In our work, we have tested the cytotoxic effects of a panel of N-alkylated d-fagomine derivatives and the N-dodecyl derivative of (2R,3S,4R,5S)-2-(hydroxymethyl)-5-methylpyrrolidine-3,4-diol in eight human cancer cell lines. Results indicated that the longer alkyl chain induced the higher cytotoxicity and the associated phenotypic alterations, being the derivative with 12 C-atoms chain the most active one. No important differences were found regarding to the monosaccharide analogue to which they are associated, indicating that these effects are only related to the alkyl chain. Moreover, our studies did not detect differences regarding to the different organ origin of the cell lines tested.

We have verified that the length of the N-alkyl chain is important in the inhibition of the glycosidase activities when cell lysates were treated with the derivatives tested in this study. α-Glucosidase inhibition was detected when the cell lysates were treated with N-dodecyl-d-fagomine, whereas no inhibition was found with the N-butyl derivative. In this system, these compounds do not alter the activity of other glycosidases in contrast with our previous data indicating that N-dodecyl-d-fagomine was also active against β-galactosidase purified from bovine liver [14].

The N-(2R,3S,4R,5S)-1-dodecyl-2-(hydroxymethyl)-5-methylpyrrolidine-3,4-diol, a derivative of the fucose analogue, is able to inhibit the α-l-fucosidase activity in cell lysates, whereas no α-glucosidase inhibition was detected. These results correlate with the inhibitory data obtained against α-l-fucosidase from bovine kidney, whereas no effect was observed in the activity of β-d-galactosidase from Aspergillus oryzae α-d-glucosidase from bakers yeast and β-d-glucosidase from sweet almond (manuscript in preparation).
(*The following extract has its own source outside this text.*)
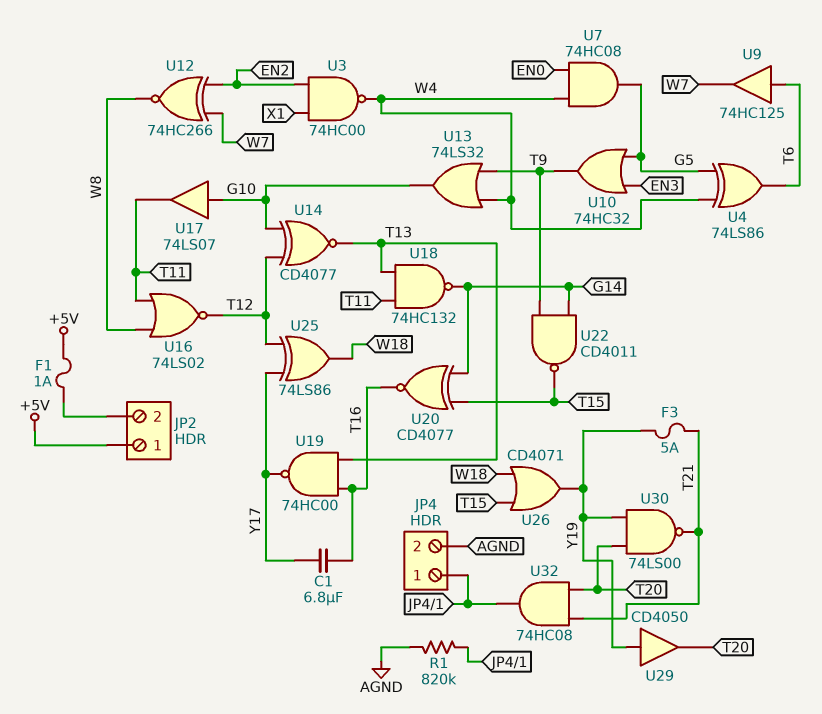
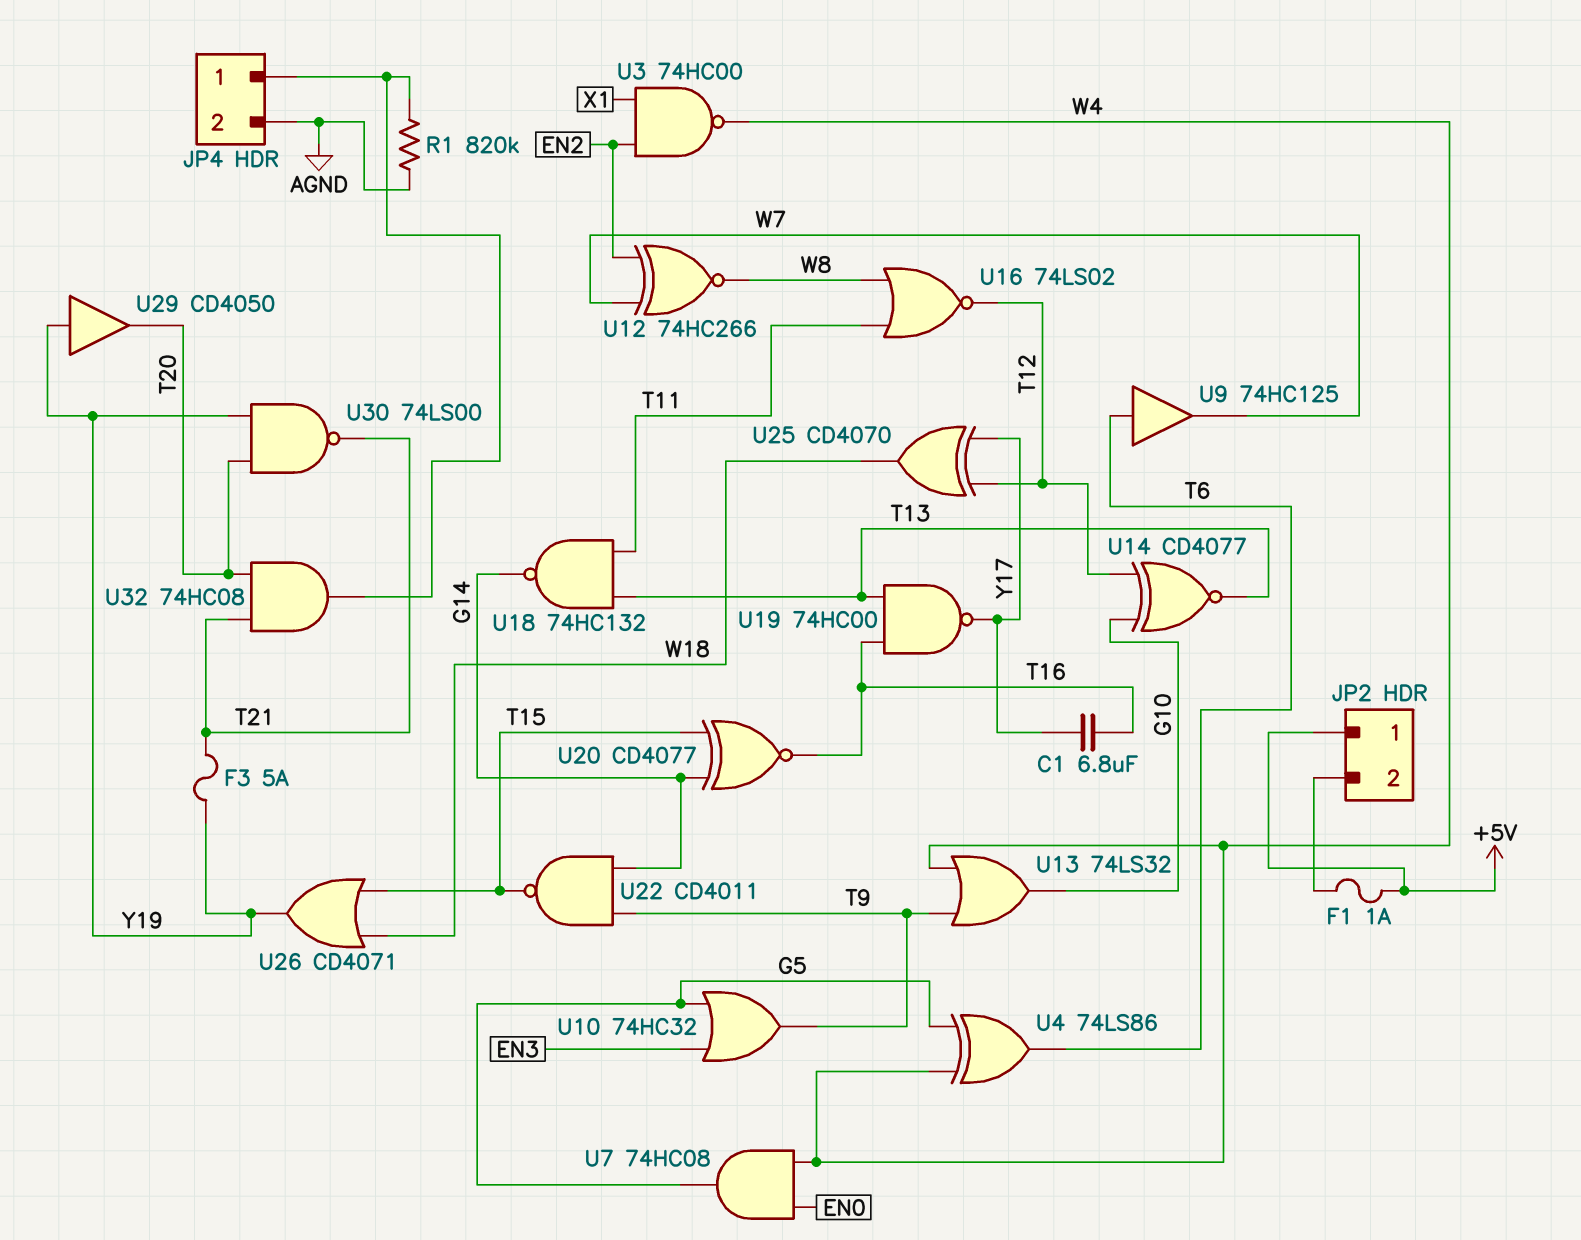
U17: buffer 74LS07 (in G10, out T11) -> none
U25: XOR 74LS86 (in T12, in Y17, out W18) -> XOR CD4070 (in T12, in Y17, out W18)

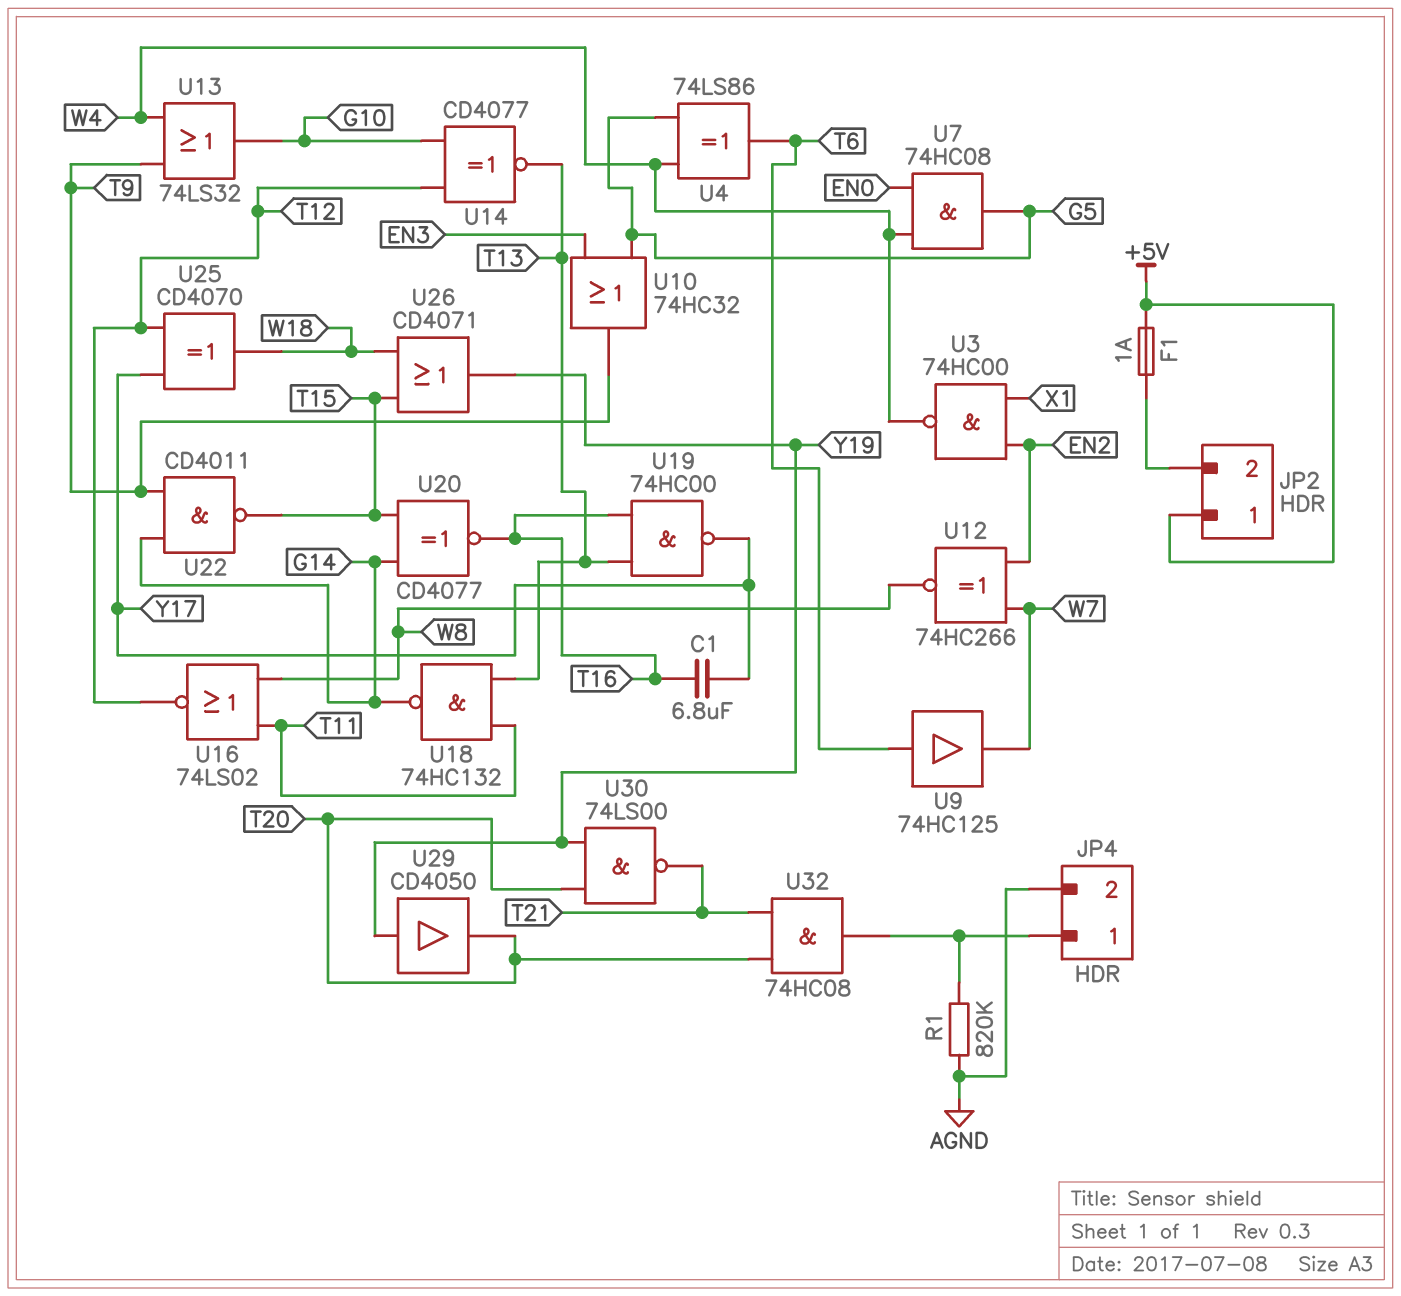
F3: 5A (T21, Y19) -> none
In summary, we have analyzed the biological effects of novel iminosugar derivatives and we have corroborated that the length of the N-alkylated chain is responsible for the cytotoxicity and the associated phenotypic alterations. In addition, the longer N-alkylated chain attached to the iminosugar induced the higher inhibition on glycosidase activities in cell lysates, although the glycosidase specificity for each compound remains unaffected.